事業者間ローミング 緊急通報機関からの呼び返しが可能なフルローミング方式での事業者間ローミングの導入を検討していく

 ローミングサービスを利用するにはユーザーが端末の設定を行う必要があるため、ユーザーへの周知に加え、簡単に回線を切り替える専用アプリを用意することも視野に入れて検討する。なお、3G(W-CDMAやCDMA2000)については、サービス終了が予定されているため、事業者間ローミングは実施しない。

 一方、コアネットワークに障害が起きた場合は、利用者認証や位置登録ができないため、フルローミング方式は利用できなくなる。そこで、米国やフィンランドで導入されている、緊急通報への発信のみを可能とするローミング方式についても検討する。ただし発信のみなので、緊急通報機関からの呼び返しはできない。呼び返しができないことで緊急通報機関に対するいたずらが発生する恐れもあるため、その対策も検討する。

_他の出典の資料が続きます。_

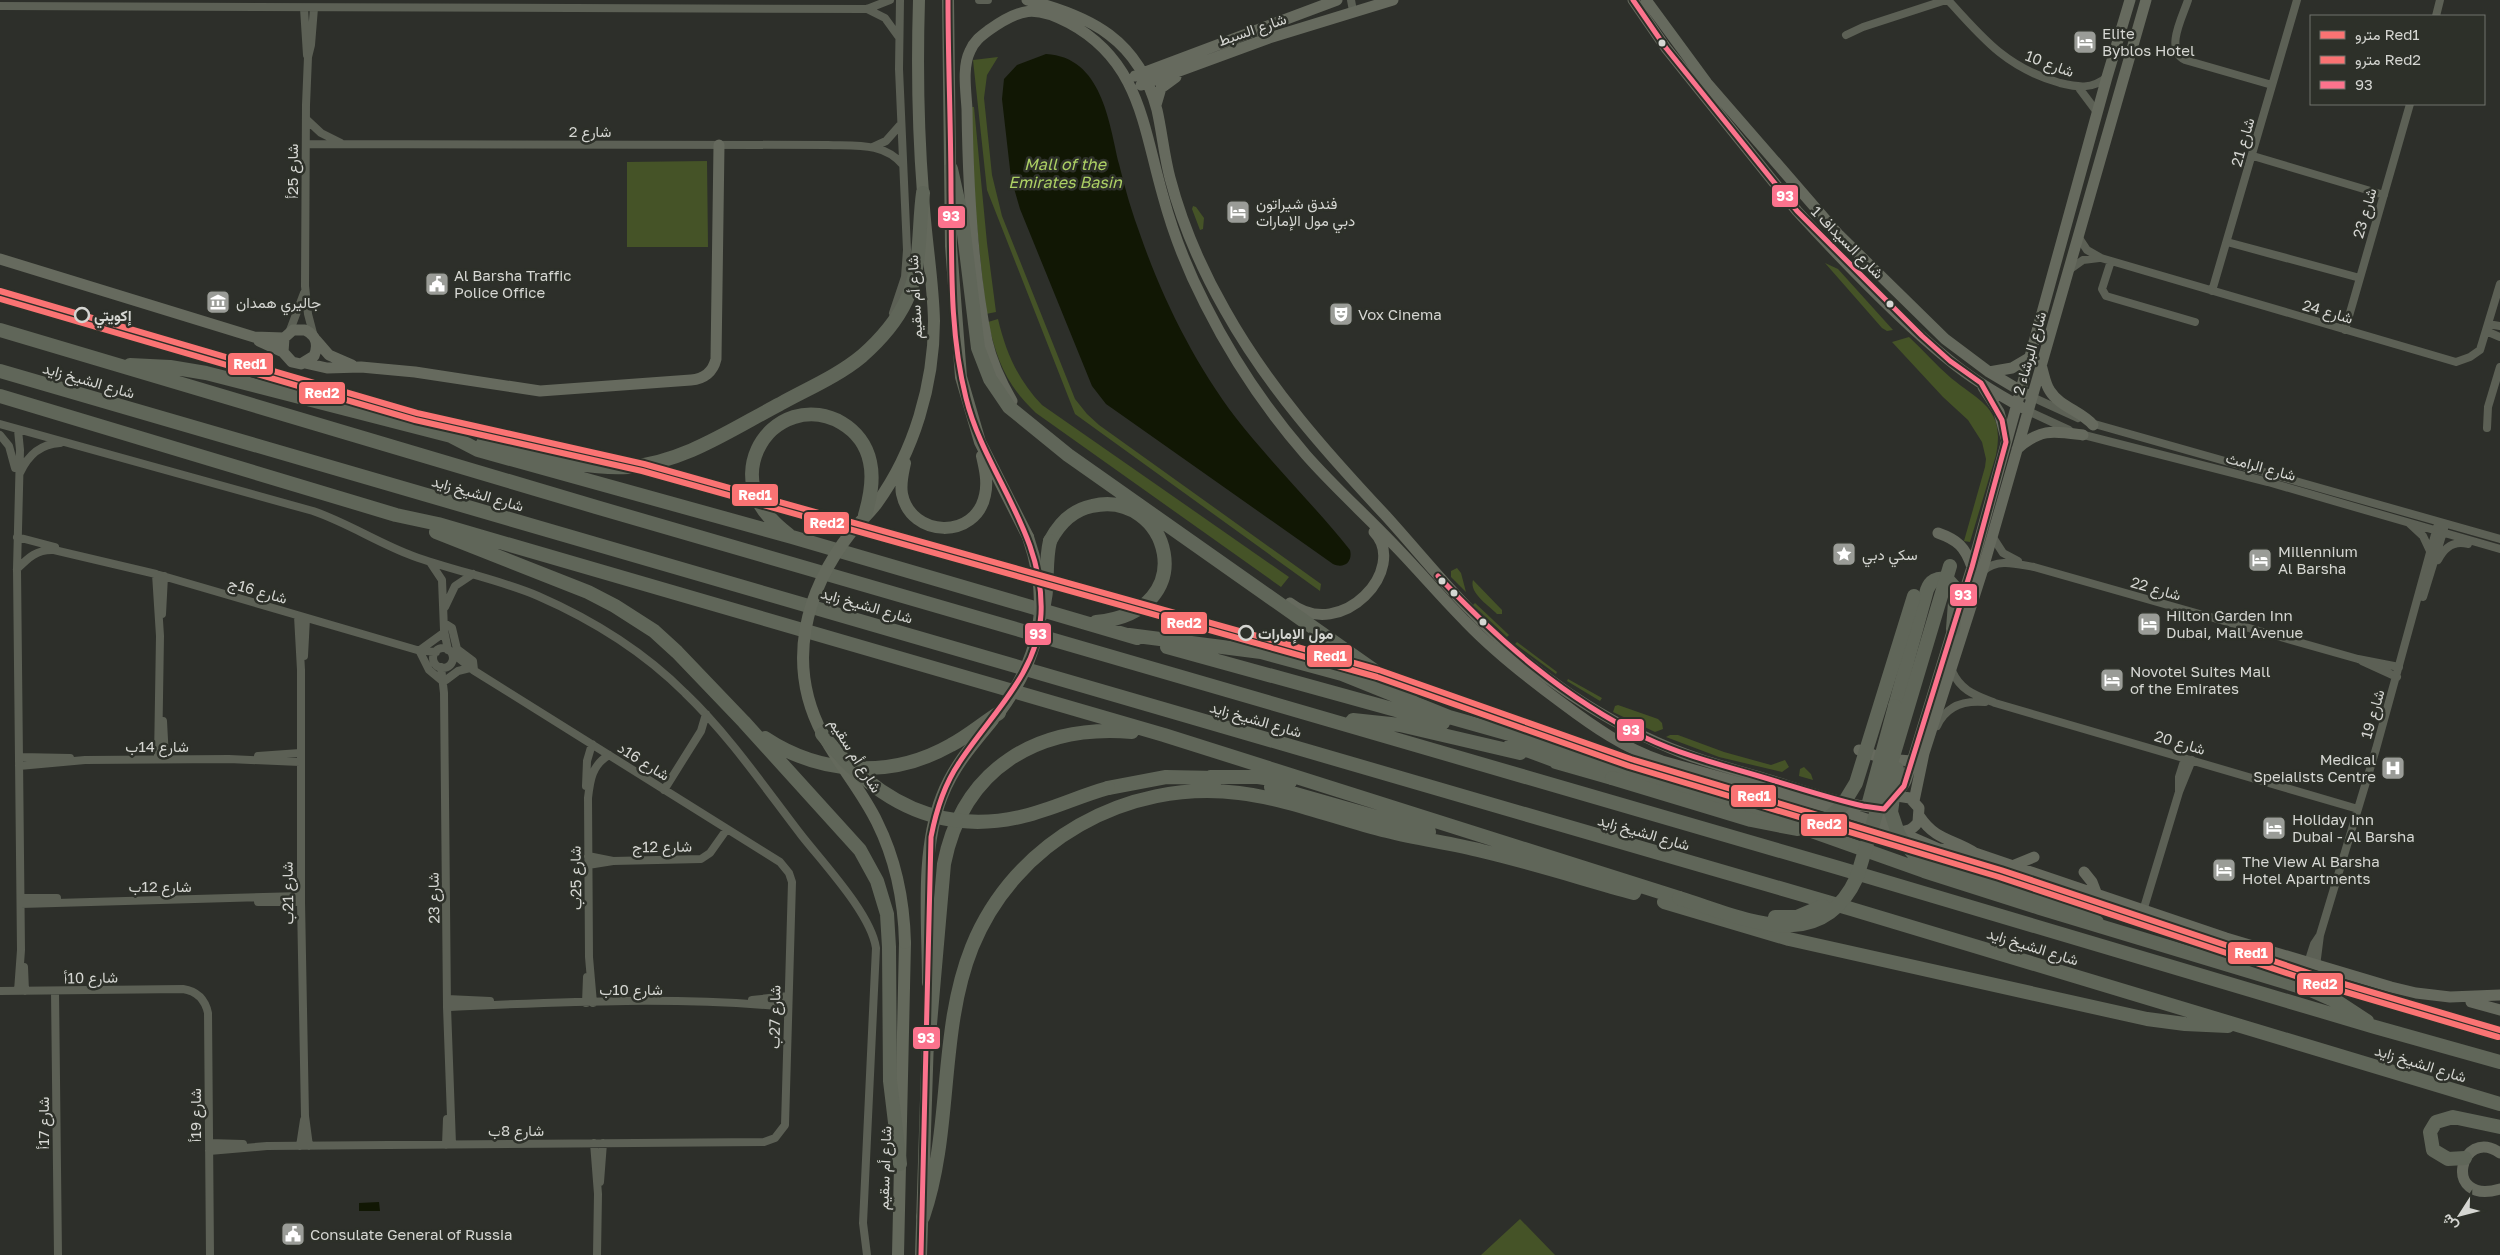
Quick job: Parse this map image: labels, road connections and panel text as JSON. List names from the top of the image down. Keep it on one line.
{"streets":{"highway":["شارع الشيخ زايد"],"main road":["شارع أم سقيم"],"street":["شارع السبط","شارع 10","شارع 2","شارع 21","شارع 25أ","شارع 23","شارع السيداف 1","شارع 24","شارع البرشاء 2","شارع الرامث","شارع 22","شارع 16ج","شارع 19","شارع 20","شارع 14ب","شارع 16د","شارع 12ج","شارع 25ب","شارع 12ب","شارع 21ب","شارع 10أ","شارع 10ب","شارع 27ب","شارع 19أ","شارع 17أ","شارع 8ب"]},"crossings":[["شارع 10","شارع البرشاء 2"],["شارع 2","شارع 25أ"],["شارع 21","شارع 24"],["شارع 23","شارع 24"],["شارع 23","شارع 16ج"],["شارع 23","شارع 16د"],["شارع 23","شارع 10ب"],["شارع 23","شارع 8ب"],["شارع السيداف 1","شارع البرشاء 2"],["شارع السيداف 1","شارع الرامث"],["شارع 24","شارع البرشاء 2"],["شارع البرشاء 2","شارع الرامث"],["شارع البرشاء 2","شارع 22"],["شارع الرامث","شارع 19"],["شارع 22","شارع 19"],["شارع 16ج","شارع 16د"],["شارع 16ج","شارع 21ب"],["شارع 19","شارع 20"],["شارع 14ب","شارع 21ب"],["شارع 16د","شارع 12ج"],["شارع 16د","شارع 25ب"],["شارع 16د","شارع 27ب"],["شارع 12ج","شارع 25ب"],["شارع 25ب","شارع 10ب"],["شارع 12ب","شارع 21ب"],["شارع 21ب","شارع 8ب"],["شارع 10أ","شارع 19أ"],["شارع 10أ","شارع 17أ"],["شارع 10ب","شارع 27ب"],["شارع 27ب","شارع 8ب"],["شارع 19أ","شارع 8ب"]],"water":["Mall of the Emirates Basin"],"places":{"hotel":["Elite Byblos Hotel","فندق شيراتون دبي مول الإمارات","Millennium Al Barsha","Hilton Garden Inn Dubai, Mall Avenue","Novotel Suites Mall of the Emirates","Holiday Inn Dubai - Al Barsha","The View Al Barsha Hotel Apartments"],"public building":["Al Barsha Traffic Police Office","Consulate General of Russia"],"museum":["جاليري همدان"],"theatre":["Vox Cinema"],"other":["إكويتي","مول الإمارات"],"place":["سكي دبي"],"hospital":["Medical Speialists Centre"]},"lines":["transit line 93","metro line Red1","metro line Red2"],"legend":["مترو Red1","مترو Red2","93"],"north":"bottom left"}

事業者間ローミング コアネットワークに障害が起きた場合は緊急通報機関への発信しかできない

 加えて、衛星通信、高高度プラットフォーム(HAPS)、複数SIMの利用、00000JAPANを初めとした公衆Wi-Fiサービスなどの通信手段も周知していく。

事業者間ローミング 事業者間ローミング以外での通信手段確保も周知していく

 総務省は、上記課題の検討結果を含めた第2次報告書を、2023年6月頃までにとりまとめる。